GOAL OF THE EXERCISE
Please make sure what you return matches the listing below exactly, minus its pictures.

DATASET RECORDS

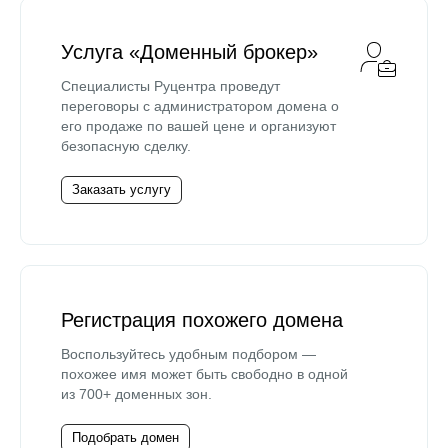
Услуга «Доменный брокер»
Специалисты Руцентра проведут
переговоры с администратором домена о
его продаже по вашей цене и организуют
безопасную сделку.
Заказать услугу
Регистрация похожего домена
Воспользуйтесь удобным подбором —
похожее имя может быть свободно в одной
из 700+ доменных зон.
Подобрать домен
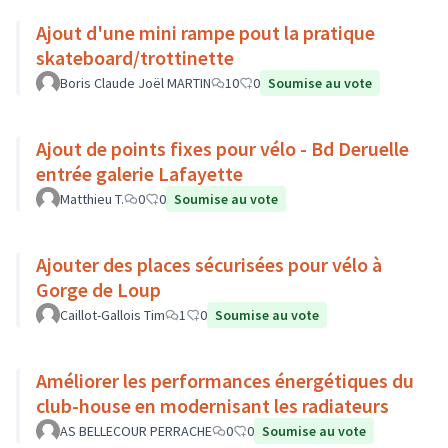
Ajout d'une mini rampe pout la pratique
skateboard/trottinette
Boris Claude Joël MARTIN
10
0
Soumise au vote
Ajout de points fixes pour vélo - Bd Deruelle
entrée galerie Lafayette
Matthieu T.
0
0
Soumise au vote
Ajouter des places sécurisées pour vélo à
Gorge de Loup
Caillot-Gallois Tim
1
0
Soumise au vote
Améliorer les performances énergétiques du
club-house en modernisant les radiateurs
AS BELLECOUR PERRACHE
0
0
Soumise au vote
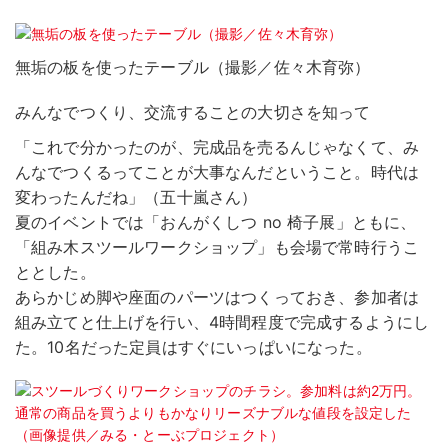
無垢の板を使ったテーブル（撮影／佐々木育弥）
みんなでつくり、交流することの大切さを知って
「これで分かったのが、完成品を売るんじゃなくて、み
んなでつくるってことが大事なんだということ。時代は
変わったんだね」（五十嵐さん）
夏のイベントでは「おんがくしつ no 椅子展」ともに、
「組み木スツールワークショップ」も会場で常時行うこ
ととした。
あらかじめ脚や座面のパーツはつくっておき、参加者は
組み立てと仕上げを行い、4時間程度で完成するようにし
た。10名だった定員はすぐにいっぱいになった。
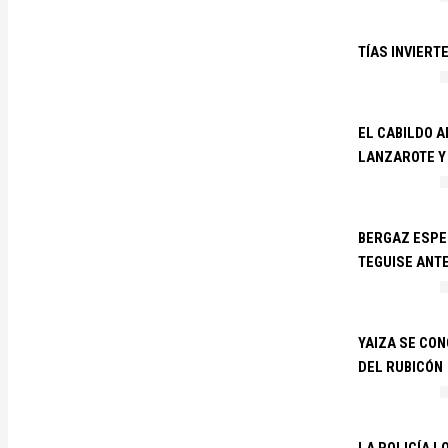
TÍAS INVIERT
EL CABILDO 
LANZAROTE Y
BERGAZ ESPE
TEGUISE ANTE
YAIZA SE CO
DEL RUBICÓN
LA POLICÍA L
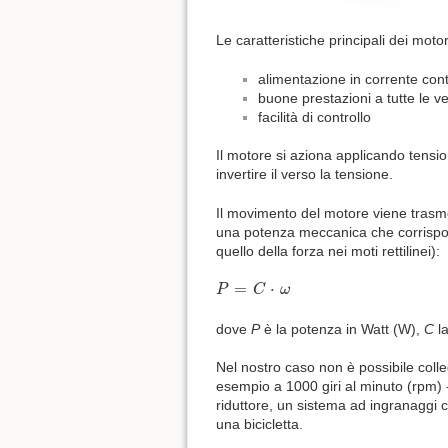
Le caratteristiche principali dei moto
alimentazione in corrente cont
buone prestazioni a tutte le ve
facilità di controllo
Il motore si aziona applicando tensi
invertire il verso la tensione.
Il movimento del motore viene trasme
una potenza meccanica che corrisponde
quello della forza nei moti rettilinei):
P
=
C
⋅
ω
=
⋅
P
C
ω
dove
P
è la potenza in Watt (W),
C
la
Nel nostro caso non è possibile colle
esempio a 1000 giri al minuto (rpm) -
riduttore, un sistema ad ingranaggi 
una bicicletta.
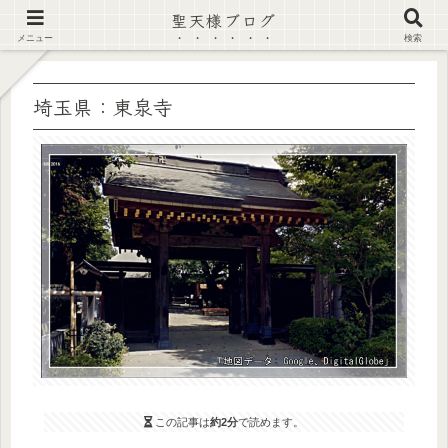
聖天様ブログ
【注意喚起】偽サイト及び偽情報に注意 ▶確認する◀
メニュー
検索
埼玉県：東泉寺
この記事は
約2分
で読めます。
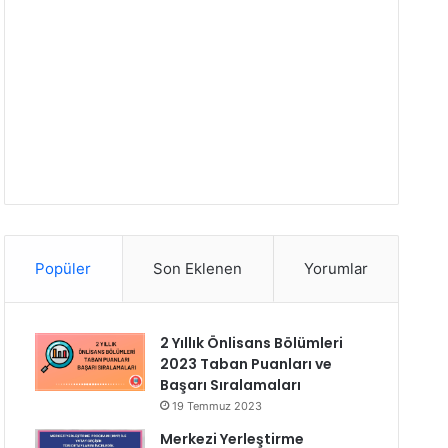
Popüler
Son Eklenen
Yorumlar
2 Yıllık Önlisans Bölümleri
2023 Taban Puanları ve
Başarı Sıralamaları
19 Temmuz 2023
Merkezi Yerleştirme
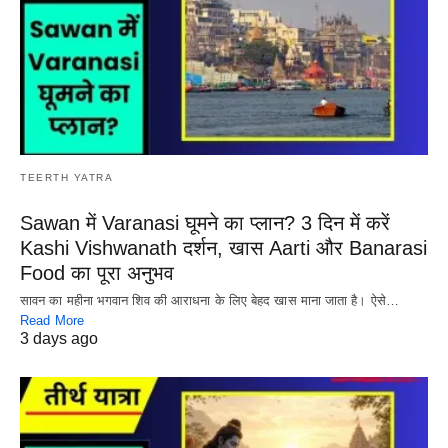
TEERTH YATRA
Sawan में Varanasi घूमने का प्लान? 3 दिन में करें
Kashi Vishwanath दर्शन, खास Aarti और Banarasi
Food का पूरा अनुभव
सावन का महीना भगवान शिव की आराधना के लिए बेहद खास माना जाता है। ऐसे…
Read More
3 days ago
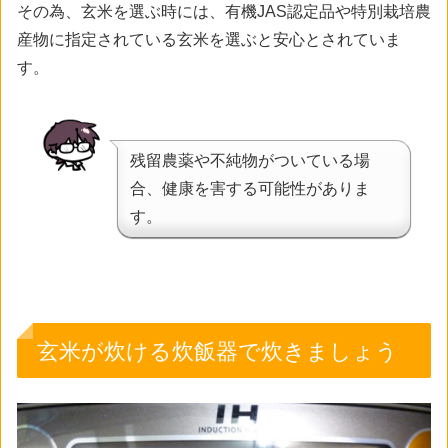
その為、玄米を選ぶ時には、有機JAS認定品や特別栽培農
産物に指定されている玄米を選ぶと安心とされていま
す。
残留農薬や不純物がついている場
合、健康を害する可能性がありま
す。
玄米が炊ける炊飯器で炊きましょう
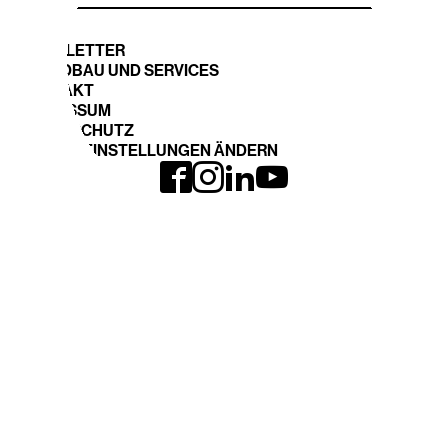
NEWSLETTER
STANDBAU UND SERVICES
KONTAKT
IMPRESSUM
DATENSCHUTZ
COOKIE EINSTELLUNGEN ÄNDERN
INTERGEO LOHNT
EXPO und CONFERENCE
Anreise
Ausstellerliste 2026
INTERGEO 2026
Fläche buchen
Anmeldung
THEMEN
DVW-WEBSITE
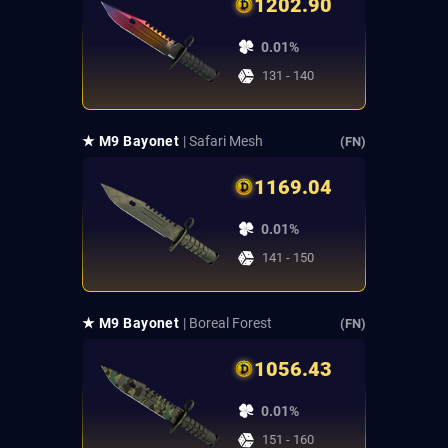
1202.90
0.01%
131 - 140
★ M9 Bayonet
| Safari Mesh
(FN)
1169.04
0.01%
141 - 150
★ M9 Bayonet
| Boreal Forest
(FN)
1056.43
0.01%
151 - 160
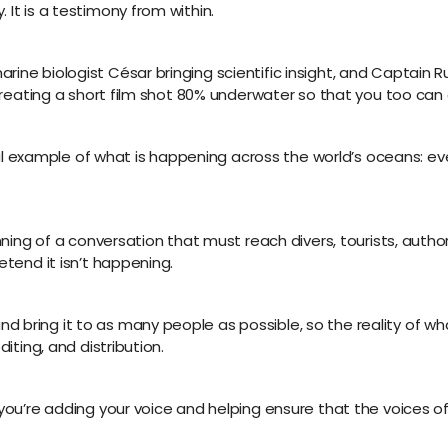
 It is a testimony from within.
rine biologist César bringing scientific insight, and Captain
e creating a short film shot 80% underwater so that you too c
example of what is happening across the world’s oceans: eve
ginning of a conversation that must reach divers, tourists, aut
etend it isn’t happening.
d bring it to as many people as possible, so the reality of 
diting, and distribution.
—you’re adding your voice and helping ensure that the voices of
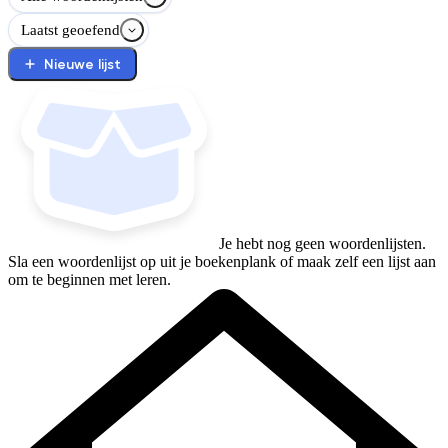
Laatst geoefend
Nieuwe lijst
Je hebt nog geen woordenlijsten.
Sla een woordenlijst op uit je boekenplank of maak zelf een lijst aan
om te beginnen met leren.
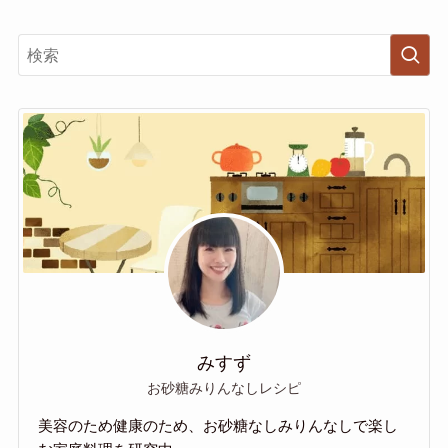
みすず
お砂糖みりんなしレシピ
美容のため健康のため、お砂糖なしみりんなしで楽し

WRITTEN ANSWER
Услуга «Доменный брокер»
Специалисты Руцентра проведут
переговоры с администратором домена о
его продаже по вашей цене и организуют
безопасную сделку.
Заказать услугу
Регистрация похожего домена
Воспользуйтесь удобным подбором —
похожее имя может быть свободно в одной
из 700+ доменных зон.
Подобрать домен
Ajout d'une mini rampe pout la pratique
skateboard/trottinette
Boris Claude Joël MARTIN
10
0
Soumise au vote
Ajout de points fixes pour vélo - Bd Deruelle
entrée galerie Lafayette
Matthieu T.
0
0
Soumise au vote
Ajouter des places sécurisées pour vélo à
Gorge de Loup
Caillot-Gallois Tim
1
0
Soumise au vote
Améliorer les performances énergétiques du
club-house en modernisant les radiateurs
AS BELLECOUR PERRACHE
0
0
Soumise au vote
無垢の板を使ったテーブル（撮影／佐々木育弥）
みんなでつくり、交流することの大切さを知って
「これで分かったのが、完成品を売るんじゃなくて、み
んなでつくるってことが大事なんだということ。時代は
変わったんだね」（五十嵐さん）
夏のイベントでは「おんがくしつ no 椅子展」ともに、
「組み木スツールワークショップ」も会場で常時行うこ
ととした。
あらかじめ脚や座面のパーツはつくっておき、参加者は
組み立てと仕上げを行い、4時間程度で完成するようにし
た。10名だった定員はすぐにいっぱいになった。
TÍAS INVIERT
EL CABILDO 
LANZAROTE Y
BERGAZ ESPE
TEGUISE ANTE
YAIZA SE CO
DEL RUBICÓN
LA POLICÍA L
Le caratteristiche principali dei moto
alimentazione in corrente cont
buone prestazioni a tutte le ve
facilità di controllo
Il motore si aziona applicando tensi
invertire il verso la tensione.
Il movimento del motore viene trasme
una potenza meccanica che corrisponde
quello della forza nei moti rettilinei):
P
=
C
⋅
ω
=
⋅
P
C
ω
dove
P
è la potenza in Watt (W),
C
la
Nel nostro caso non è possibile colle
esempio a 1000 giri al minuto (rpm) -
riduttore, un sistema ad ingranaggi 
una bicicletta.
聖天様ブログ
【注意喚起】偽サイト及び偽情報に注意 ▶確認する◀
メニュー
検索
埼玉県：東泉寺
この記事は
約2分
で読めます。
Popüler
Son Eklenen
Yorumlar
2 Yıllık Önlisans Bölümleri
2023 Taban Puanları ve
Başarı Sıralamaları
19 Temmuz 2023
Merkezi Yerleştirme
TEERTH YATRA
Sawan में Varanasi घूमने का प्लान? 3 दिन में करें
Kashi Vishwanath दर्शन, खास Aarti और Banarasi
Food का पूरा अनुभव
सावन का महीना भगवान शिव की आराधना के लिए बेहद खास माना जाता है। ऐसे…
Read More
3 days ago
その為、玄米を選ぶ時には、有機JAS認定品や特別栽培農
産物に指定されている玄米を選ぶと安心とされていま
す。
残留農薬や不純物がついている場
合、健康を害する可能性がありま
す。
玄米が炊ける炊飯器で炊きましょう
NEWSLETTER
STANDBAU UND SERVICES
KONTAKT
IMPRESSUM
DATENSCHUTZ
COOKIE EINSTELLUNGEN ÄNDERN
INTERGEO LOHNT
EXPO und CONFERENCE
Anreise
Ausstellerliste 2026
INTERGEO 2026
Fläche buchen
Anmeldung
THEMEN
DVW-WEBSITE
1202.90
0.01%
131 - 140
★ M9 Bayonet
| Safari Mesh
(FN)
1169.04
0.01%
141 - 150
★ M9 Bayonet
| Boreal Forest
(FN)
1056.43
0.01%
151 - 160
 It is a testimony from within.
rine biologist César bringing scientific insight, and Captain
e creating a short film shot 80% underwater so that you too c
example of what is happening across the world’s oceans: eve
ginning of a conversation that must reach divers, tourists, aut
etend it isn’t happening.
d bring it to as many people as possible, so the reality of 
diting, and distribution.
—you’re adding your voice and helping ensure that the voices of
Laatst geoefend
Nieuwe lijst
Je hebt nog geen woordenlijsten.
Sla een woordenlijst op uit je boekenplank of maak zelf een lijst aan
om te beginnen met leren.
みすず
お砂糖みりんなしレシピ
美容のため健康のため、お砂糖なしみりんなしで楽し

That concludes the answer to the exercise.